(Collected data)
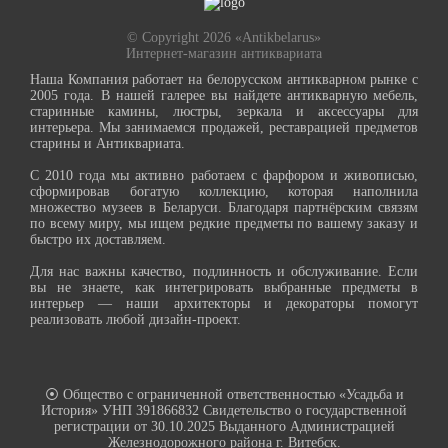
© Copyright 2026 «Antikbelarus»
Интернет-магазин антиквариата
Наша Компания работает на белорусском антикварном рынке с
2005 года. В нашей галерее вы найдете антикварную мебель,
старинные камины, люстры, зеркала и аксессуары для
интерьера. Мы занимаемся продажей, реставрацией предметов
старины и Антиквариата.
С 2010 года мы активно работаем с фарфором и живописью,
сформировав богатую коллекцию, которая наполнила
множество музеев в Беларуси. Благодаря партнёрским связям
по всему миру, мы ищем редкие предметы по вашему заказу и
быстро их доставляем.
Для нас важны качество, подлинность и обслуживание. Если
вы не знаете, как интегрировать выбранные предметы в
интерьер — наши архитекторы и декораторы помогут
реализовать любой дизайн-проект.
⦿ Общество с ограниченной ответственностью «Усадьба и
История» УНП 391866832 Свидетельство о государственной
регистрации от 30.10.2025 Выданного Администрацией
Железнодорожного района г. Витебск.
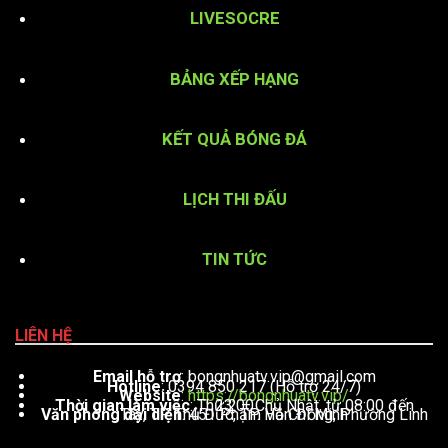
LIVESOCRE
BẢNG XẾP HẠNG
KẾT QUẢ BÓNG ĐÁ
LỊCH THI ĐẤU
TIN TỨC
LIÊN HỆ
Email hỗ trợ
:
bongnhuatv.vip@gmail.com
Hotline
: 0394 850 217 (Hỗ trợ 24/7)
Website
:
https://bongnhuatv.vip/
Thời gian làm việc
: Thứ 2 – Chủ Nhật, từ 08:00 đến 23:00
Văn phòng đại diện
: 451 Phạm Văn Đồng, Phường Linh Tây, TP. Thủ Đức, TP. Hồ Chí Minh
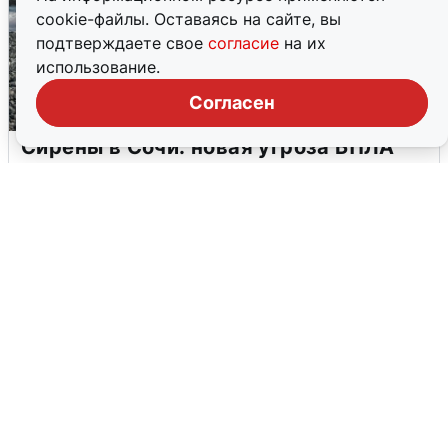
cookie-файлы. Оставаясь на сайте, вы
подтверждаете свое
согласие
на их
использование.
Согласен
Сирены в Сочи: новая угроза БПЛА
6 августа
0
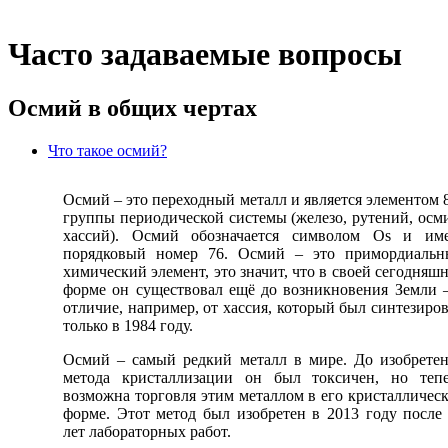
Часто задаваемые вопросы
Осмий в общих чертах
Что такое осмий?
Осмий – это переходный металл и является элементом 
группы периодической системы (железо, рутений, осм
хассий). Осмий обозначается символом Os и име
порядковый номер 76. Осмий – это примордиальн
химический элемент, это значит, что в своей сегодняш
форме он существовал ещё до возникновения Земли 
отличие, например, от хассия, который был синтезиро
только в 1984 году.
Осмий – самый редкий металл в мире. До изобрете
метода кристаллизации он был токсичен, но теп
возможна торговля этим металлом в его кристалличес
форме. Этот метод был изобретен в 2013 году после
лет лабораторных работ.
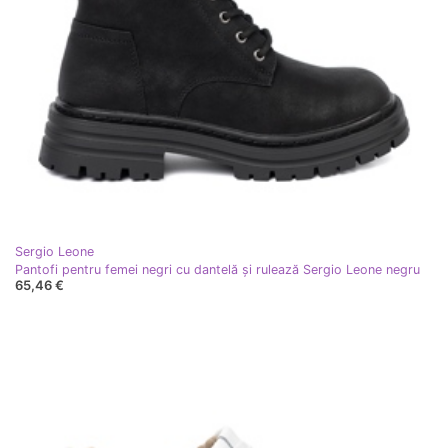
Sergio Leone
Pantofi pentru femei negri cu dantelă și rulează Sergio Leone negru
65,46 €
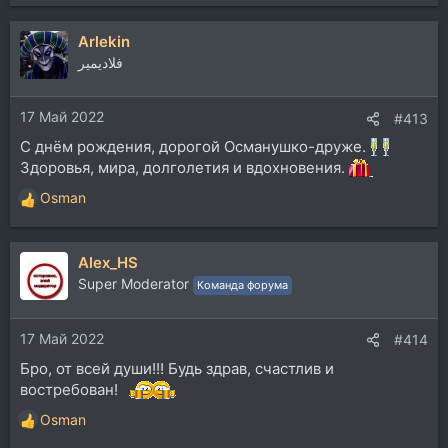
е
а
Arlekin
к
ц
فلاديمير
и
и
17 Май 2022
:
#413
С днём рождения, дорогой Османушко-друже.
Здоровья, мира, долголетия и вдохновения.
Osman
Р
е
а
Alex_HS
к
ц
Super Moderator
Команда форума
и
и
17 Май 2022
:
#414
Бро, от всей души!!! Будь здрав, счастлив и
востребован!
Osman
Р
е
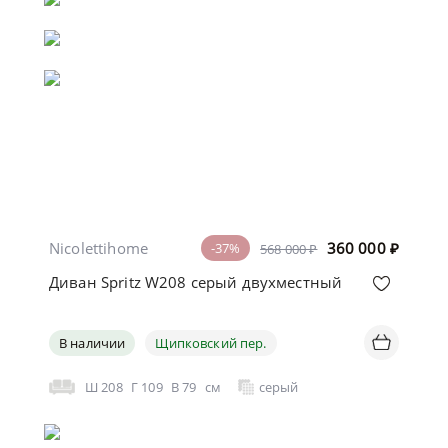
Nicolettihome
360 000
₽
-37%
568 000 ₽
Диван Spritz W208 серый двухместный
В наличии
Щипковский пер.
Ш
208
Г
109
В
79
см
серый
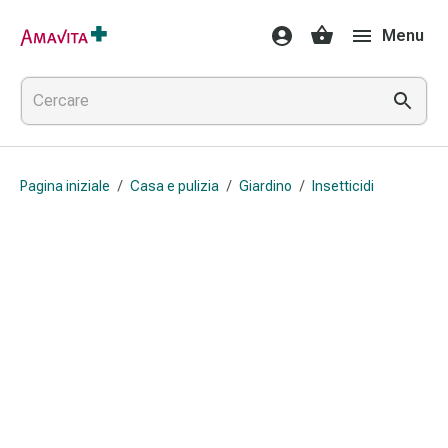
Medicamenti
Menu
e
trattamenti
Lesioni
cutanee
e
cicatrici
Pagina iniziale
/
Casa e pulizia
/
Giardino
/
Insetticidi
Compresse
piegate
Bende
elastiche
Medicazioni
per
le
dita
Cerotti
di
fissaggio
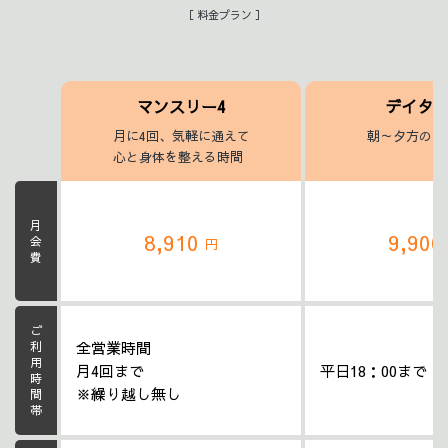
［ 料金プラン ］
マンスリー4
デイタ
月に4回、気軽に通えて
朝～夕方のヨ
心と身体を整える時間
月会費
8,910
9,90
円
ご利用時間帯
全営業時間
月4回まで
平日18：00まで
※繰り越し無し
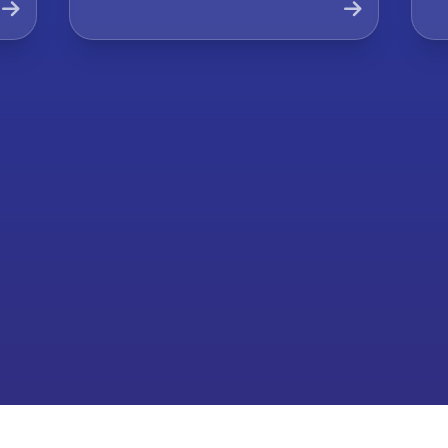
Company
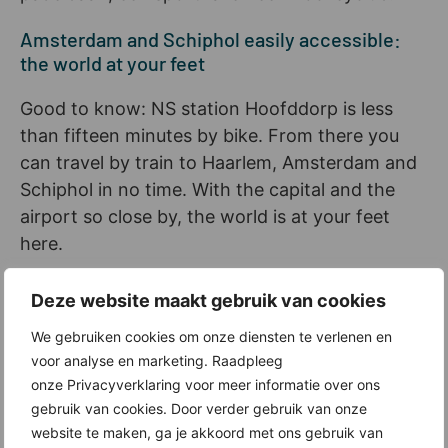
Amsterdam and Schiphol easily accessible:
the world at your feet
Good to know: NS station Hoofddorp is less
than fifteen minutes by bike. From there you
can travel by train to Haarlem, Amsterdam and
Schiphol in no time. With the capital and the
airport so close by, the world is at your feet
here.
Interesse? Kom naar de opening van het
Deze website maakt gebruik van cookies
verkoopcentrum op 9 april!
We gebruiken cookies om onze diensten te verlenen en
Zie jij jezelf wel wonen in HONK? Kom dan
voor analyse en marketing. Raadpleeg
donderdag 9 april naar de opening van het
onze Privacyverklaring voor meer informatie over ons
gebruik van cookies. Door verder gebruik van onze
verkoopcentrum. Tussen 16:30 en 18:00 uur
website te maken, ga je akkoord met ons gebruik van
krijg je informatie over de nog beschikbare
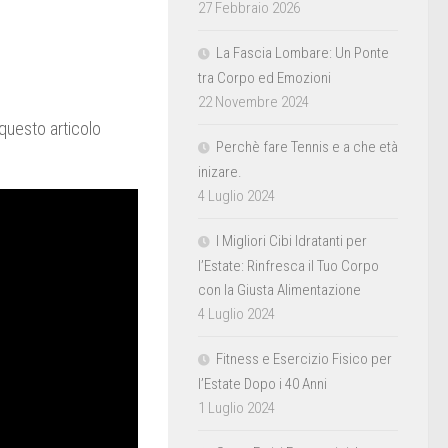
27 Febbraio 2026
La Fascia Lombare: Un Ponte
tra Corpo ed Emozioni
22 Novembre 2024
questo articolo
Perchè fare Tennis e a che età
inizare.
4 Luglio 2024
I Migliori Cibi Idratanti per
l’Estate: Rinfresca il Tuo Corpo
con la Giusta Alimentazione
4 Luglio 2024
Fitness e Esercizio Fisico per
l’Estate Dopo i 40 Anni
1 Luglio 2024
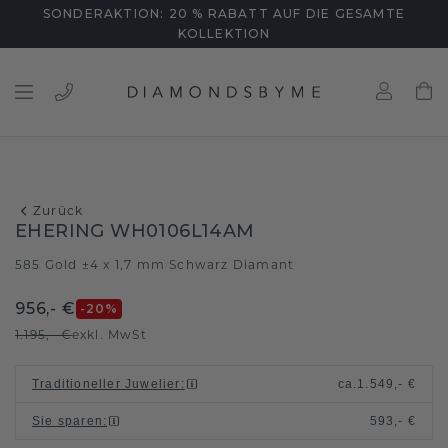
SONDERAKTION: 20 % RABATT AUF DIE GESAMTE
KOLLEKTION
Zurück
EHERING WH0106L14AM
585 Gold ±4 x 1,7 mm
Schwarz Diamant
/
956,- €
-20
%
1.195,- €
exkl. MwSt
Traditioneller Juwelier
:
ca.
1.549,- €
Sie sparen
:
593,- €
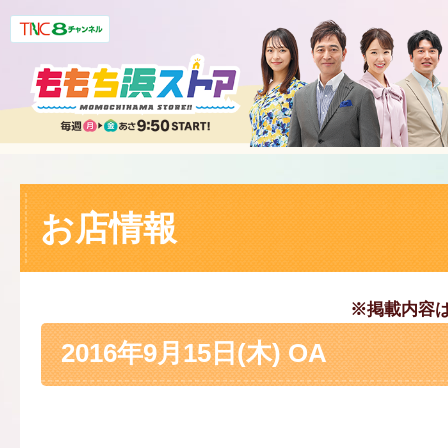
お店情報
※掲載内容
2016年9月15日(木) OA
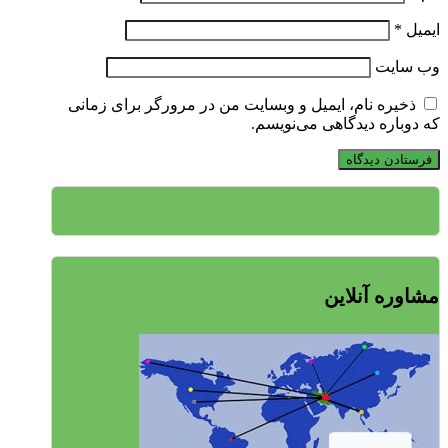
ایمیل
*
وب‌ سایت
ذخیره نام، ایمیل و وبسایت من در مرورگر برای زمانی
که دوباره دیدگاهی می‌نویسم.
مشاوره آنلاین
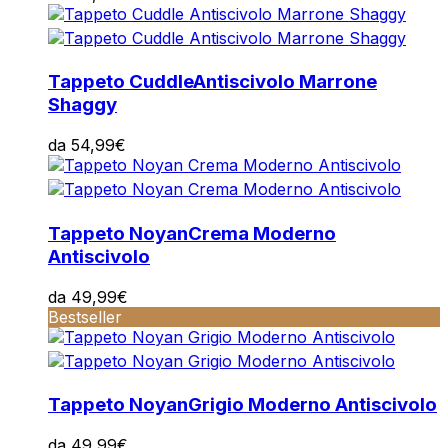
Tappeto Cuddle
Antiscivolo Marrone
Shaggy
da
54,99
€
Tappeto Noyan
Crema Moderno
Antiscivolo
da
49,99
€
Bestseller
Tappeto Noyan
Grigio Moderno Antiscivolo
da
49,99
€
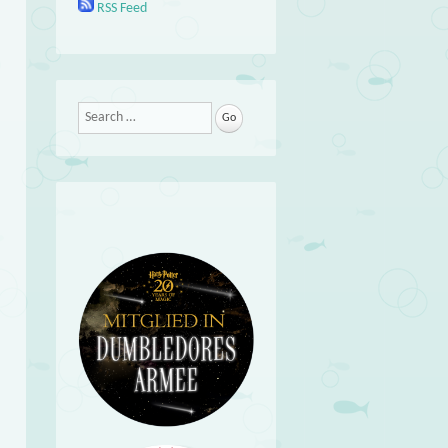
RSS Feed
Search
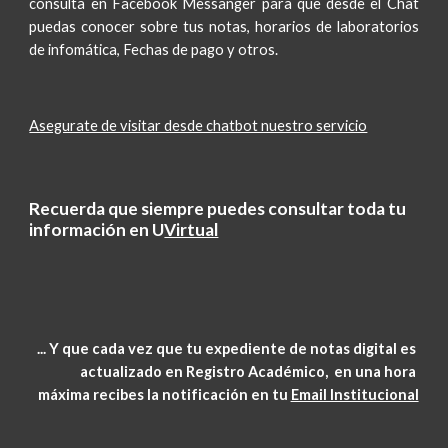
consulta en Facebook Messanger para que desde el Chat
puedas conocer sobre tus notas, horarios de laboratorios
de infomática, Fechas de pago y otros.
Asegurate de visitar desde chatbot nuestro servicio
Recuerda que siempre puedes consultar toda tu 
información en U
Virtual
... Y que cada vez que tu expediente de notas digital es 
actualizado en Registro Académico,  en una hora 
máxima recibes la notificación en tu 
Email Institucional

* Aim of the exercise
Give exactly the lines above that run from the line with "Deze website maakt gebruik van cookies" to the line with "Perchè fare Tennis e a che età", both included, leaving every picture out.

* Exercise output
Deze website maakt gebruik van cookies
verkoopcentrum op 9 april!
We gebruiken cookies om onze diensten te verlenen en
Zie jij jezelf wel wonen in HONK? Kom dan
voor analyse en marketing. Raadpleeg
donderdag 9 april naar de opening van het
onze Privacyverklaring voor meer informatie over ons
gebruik van cookies. Door verder gebruik van onze
verkoopcentrum. Tussen 16:30 en 18:00 uur
website te maken, ga je akkoord met ons gebruik van
krijg je informatie over de nog beschikbare
27 Febbraio 2026
La Fascia Lombare: Un Ponte
tra Corpo ed Emozioni
22 Novembre 2024
questo articolo
Perchè fare Tennis e a che età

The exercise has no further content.